But every Christmas we get asked about the traditions our family observes as part of our non-(town)-standard religion. And invariably, we get asked to be interviewed to put one or two traditions in the local newsletter. Which is awesome, since my 15 minutes of fame aren't at all used up!
So when we got asked this year not only if I would write a small piece about traditions, but also my oldest daughter, it was bonus. I decided to write about the Advent Wreath, since Mormons don't usually know what those are, nor do they use them in their homes. I'm going to post it here, since I realized (in looking for the easy way out, looking for something I had already written about Advent Wreaths) that I had nothing, NOTHING about Advent Wreaths, what they are or how we use them.
So here it is, the draft I submitted to our amazing local newsletter. Bet I'm famous at the town Christmas party in two weeks!
In the four weeks before Christmas, known as Advent, our family gathers around our child crafted Advent Wreath to celebrate the coming of Christ. Our wreath is made up of evergreen scraps, three purple candles, one pink candle, arranged in a circle, and one white candle in the middle.
Each Sunday before dinner we light a new candle signifying that week and say a few special prayers and read a Bible verse. The first, second, and fourth week have a purple candle. The third week is a pink candle, which is for Gaudete Sunday, when we especially celebrate the joy of the anticipation of the coming of Christ. On Christmas, we light the big white candle in the middle, the Christ candle. This is one that signifies the Jesus has finally arrived in our midst. The kids take turns lighting the candles before dinner and blowing them out afterwards.
At church each Sunday, the church has it's own, larger version of the Advent Wreath which is lit at each Mass, but it is especially beautiful at Midnight Mass. Christian tradition says that Jesus was born at night, so Midnight Mass is rooted in the belief that Christ was born at midnight on Christmas.
And what do you know? After I spent all that time scouring my brain for just the RIGHT words, I found Keepsake Kreations with their most awesome description:
Christmas Candle reflection for each Sunday of Advent.
Advent's 1st Sunday (Purple Candle) - Prophet's Candle, symbolising Hope that Jesus is Coming
Advent's 2nd Sunday (Purple Candle)- Bethlehem's Candle, Symbolising Faith of Mary & Joseph
Advent's 3rd Sunday (Pink Candle) - Shepherd's Candle, Symbolising Joy of Jesus' Birth
Advent's 4th Sunday (Purple Candle) - Angel's Candle, Symbolising the Message of the Angels
Christmas Eve (White Candle) - Christ Candle, Symbolising the birth of Jesus Christ. - The light of the World
Candles are lit to symbolise the light of God coming into the world through the birth of Christ.
On the first, second and fourth Sundays of advent a purple candle is lit (each Sunday the candle from the previous Sunday is re-lit).
The colour purple as used during the period of lent, reminds us to prepare a welcome for Jesus during the Advent season.
On the third Sunday of advent a pink candle is lit.
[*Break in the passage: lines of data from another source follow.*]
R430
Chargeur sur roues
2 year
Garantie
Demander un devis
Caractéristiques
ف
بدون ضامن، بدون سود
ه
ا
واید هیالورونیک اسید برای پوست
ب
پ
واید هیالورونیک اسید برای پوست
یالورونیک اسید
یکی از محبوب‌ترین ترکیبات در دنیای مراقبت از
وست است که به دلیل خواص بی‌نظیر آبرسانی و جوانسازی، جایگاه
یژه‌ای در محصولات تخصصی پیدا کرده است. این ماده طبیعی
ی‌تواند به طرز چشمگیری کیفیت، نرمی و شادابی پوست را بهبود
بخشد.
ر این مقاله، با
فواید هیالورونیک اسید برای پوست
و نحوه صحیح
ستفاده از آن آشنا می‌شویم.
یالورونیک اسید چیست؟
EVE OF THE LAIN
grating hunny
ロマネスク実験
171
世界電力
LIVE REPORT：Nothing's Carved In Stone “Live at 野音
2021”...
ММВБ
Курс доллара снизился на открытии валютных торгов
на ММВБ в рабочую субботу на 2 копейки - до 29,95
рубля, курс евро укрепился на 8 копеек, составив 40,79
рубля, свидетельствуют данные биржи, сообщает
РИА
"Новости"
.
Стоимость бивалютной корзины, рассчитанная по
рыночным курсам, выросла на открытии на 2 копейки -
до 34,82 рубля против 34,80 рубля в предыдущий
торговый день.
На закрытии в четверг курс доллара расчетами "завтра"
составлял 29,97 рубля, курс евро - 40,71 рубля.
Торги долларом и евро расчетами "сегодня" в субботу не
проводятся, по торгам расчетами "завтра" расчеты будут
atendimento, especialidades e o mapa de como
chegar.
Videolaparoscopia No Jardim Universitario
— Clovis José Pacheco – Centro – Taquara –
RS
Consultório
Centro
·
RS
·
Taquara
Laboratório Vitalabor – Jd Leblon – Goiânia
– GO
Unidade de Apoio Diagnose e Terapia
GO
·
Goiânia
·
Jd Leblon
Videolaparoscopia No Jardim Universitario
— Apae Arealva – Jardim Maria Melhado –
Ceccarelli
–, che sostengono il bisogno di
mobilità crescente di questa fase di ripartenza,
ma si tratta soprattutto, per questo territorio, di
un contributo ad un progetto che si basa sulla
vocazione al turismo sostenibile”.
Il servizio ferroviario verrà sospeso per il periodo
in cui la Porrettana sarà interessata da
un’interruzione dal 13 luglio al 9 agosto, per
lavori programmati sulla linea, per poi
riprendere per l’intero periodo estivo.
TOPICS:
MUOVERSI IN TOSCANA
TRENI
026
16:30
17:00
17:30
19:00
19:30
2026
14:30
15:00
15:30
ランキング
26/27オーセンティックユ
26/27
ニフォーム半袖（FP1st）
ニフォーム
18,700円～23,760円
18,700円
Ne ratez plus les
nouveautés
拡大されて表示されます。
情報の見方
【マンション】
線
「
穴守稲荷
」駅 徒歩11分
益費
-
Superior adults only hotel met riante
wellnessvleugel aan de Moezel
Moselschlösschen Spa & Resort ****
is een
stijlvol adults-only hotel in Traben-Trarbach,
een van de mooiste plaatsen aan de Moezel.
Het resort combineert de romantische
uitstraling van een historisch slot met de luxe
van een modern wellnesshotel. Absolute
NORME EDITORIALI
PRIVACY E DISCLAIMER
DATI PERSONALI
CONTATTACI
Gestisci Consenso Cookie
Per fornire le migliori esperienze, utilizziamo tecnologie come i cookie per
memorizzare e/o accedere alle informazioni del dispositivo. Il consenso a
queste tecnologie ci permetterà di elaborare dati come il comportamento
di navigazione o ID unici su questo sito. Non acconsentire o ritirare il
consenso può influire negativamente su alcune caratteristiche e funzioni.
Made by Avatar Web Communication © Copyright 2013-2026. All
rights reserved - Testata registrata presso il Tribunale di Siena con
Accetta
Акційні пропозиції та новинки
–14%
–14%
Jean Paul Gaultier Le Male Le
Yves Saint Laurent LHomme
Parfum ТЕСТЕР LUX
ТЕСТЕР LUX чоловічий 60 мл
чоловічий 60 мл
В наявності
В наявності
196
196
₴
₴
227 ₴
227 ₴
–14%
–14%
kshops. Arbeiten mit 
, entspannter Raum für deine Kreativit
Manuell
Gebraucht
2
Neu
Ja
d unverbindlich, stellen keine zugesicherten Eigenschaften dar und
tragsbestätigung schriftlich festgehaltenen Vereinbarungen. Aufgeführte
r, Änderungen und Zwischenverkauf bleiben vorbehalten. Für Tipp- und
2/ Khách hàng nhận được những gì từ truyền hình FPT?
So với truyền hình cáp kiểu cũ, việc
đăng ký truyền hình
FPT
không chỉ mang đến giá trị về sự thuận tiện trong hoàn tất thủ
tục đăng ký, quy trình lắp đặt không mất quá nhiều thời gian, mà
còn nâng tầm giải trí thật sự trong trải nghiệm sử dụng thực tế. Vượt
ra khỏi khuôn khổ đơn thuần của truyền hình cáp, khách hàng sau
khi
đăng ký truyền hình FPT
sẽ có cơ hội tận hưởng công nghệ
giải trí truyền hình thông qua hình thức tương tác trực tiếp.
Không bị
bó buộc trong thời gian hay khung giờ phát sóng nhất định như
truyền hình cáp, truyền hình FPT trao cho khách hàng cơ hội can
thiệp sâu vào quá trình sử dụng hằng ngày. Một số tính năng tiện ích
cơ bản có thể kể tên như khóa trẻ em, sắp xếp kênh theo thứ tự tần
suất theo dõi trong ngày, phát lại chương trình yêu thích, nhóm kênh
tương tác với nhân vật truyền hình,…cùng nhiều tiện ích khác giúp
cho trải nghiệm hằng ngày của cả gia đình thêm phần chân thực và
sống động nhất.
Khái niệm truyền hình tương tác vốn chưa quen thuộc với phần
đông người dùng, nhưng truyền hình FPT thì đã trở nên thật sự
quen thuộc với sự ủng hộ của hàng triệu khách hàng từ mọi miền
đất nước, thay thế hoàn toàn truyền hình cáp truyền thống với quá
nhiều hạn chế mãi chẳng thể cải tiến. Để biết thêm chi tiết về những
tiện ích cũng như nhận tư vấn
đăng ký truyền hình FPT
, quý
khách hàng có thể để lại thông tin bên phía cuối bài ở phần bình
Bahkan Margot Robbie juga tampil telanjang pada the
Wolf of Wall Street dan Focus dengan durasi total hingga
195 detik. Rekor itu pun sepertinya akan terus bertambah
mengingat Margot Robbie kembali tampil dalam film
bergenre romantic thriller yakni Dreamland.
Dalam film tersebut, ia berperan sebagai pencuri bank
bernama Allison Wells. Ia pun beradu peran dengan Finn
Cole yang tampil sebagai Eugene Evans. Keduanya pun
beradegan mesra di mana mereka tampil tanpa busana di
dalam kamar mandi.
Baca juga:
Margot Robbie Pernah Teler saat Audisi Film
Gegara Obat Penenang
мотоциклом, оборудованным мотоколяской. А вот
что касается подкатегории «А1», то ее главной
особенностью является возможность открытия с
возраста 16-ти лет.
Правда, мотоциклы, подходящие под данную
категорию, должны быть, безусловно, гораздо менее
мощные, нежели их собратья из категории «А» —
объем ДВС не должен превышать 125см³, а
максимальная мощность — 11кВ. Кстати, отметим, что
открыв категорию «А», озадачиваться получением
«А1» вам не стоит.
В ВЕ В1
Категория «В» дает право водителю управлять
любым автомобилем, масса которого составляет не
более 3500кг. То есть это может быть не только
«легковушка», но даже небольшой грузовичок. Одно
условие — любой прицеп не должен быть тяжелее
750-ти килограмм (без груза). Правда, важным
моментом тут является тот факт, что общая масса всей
Pink is the colour of joy to remind us that we should be ready to welcome christ at Christmas.
On Christmas Eve the white candle is lit to celebrate the Birth of Christ - The Light of the World.
In the first week of Advent, one purple candle is lighted each evening , in the second week, two purple candles are lighted each day, in the third week, three candles purple & pink are lighted and so on until Christmas Day.
Advent is one of the few Christian festivals that can be celebrated in both the family home and parish church. During the holiday season it is traditional for an Christmas advent wreath to be placed on the dining table, every Sunday during the four weeks of advent, prayers and Scripture readings are read by family members then a new advent candle is lit. The same candles are lit each mealtime during the week.
I should have just submitted theirs.